* **Task instructions**:
Leaving out all pictures, transcribe the lines below exactly, from the first through the line containing "These markdown files".

Start of Supplied records

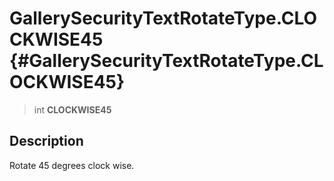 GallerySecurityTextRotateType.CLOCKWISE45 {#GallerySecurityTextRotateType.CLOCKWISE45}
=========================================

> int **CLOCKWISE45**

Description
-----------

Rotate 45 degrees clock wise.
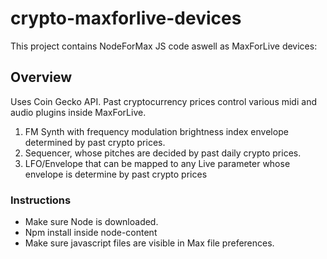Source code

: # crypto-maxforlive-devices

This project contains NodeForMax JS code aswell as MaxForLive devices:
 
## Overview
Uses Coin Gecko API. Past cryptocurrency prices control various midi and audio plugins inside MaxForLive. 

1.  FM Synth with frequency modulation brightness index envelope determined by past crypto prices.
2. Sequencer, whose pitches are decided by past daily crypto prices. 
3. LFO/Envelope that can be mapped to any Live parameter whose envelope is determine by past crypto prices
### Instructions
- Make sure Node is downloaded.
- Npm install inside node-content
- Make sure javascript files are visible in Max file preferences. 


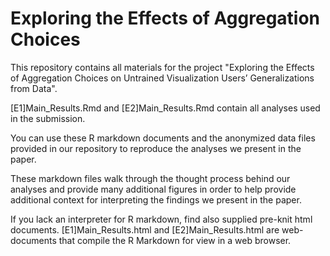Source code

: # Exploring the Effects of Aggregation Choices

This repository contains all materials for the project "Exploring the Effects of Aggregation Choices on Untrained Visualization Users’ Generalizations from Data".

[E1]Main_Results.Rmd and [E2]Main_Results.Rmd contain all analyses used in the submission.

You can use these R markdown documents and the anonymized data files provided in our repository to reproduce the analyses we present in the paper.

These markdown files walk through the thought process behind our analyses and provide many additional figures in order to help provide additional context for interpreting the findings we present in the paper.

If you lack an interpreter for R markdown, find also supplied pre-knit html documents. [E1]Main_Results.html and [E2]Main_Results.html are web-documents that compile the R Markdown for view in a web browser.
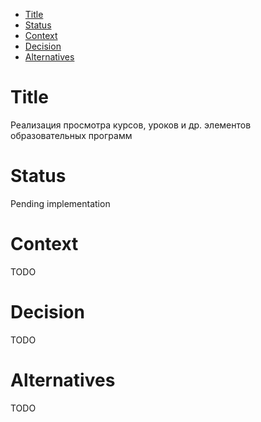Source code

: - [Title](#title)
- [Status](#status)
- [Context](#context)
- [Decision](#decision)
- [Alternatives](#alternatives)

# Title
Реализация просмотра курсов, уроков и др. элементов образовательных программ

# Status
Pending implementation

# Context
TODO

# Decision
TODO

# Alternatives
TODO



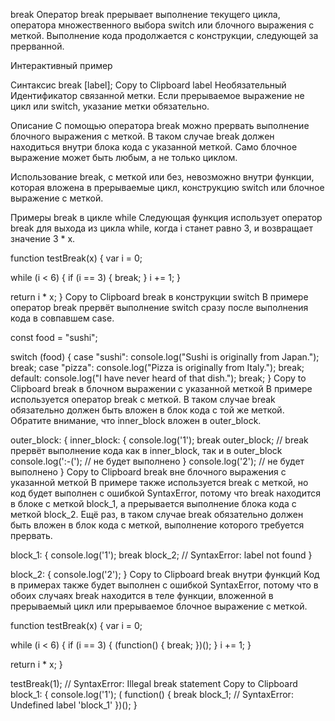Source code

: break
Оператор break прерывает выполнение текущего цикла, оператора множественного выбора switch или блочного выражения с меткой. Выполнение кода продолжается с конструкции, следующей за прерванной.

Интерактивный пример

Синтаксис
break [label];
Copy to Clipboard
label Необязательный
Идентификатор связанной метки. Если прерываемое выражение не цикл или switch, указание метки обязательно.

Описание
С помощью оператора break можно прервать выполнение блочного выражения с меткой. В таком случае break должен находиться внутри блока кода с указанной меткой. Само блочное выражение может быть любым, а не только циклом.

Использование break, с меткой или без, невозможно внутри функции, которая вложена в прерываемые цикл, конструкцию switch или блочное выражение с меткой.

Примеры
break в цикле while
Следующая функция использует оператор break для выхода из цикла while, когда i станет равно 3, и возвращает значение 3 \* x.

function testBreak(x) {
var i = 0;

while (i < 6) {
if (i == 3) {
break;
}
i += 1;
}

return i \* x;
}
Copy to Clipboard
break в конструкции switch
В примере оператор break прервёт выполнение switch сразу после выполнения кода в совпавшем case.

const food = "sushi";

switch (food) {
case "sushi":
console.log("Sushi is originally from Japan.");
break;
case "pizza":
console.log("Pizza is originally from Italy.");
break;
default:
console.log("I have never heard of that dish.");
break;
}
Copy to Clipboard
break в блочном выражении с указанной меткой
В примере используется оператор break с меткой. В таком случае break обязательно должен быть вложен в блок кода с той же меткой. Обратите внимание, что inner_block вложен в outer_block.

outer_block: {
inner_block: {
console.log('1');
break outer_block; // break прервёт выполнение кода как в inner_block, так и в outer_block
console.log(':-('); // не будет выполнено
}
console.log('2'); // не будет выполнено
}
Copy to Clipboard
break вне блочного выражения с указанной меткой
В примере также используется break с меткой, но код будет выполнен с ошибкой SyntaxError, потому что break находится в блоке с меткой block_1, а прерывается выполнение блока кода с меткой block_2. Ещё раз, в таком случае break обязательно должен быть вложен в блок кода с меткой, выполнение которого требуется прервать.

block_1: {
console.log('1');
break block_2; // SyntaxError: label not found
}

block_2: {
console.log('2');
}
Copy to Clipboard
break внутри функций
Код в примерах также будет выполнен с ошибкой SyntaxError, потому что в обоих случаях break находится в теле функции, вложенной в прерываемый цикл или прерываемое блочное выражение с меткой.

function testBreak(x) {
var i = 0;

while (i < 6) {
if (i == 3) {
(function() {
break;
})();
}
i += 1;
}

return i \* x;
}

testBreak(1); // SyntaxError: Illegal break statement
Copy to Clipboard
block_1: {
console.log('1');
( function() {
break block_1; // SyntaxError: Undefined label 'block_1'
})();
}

End of Supplied records

* **Response**:
 GallerySecurityTextRotateType.CLOCKWISE45 {#GallerySecurityTextRotateType.CLOCKWISE45}
=========================================

> int **CLOCKWISE45**

Description
-----------

Rotate 45 degrees clock wise.
Source code

: # crypto-maxforlive-devices

This project contains NodeForMax JS code aswell as MaxForLive devices:
 
## Overview
Uses Coin Gecko API. Past cryptocurrency prices control various midi and audio plugins inside MaxForLive. 

1.  FM Synth with frequency modulation brightness index envelope determined by past crypto prices.
2. Sequencer, whose pitches are decided by past daily crypto prices. 
3. LFO/Envelope that can be mapped to any Live parameter whose envelope is determine by past crypto prices
### Instructions
- Make sure Node is downloaded.
- Npm install inside node-content
- Make sure javascript files are visible in Max file preferences. 


Source code

: # Exploring the Effects of Aggregation Choices

This repository contains all materials for the project "Exploring the Effects of Aggregation Choices on Untrained Visualization Users’ Generalizations from Data".

[E1]Main_Results.Rmd and [E2]Main_Results.Rmd contain all analyses used in the submission.

You can use these R markdown documents and the anonymized data files provided in our repository to reproduce the analyses we present in the paper.

These markdown files walk through the thought process behind our analyses and provide many additional figures in order to help provide additional context for interpreting the findings we present in the paper.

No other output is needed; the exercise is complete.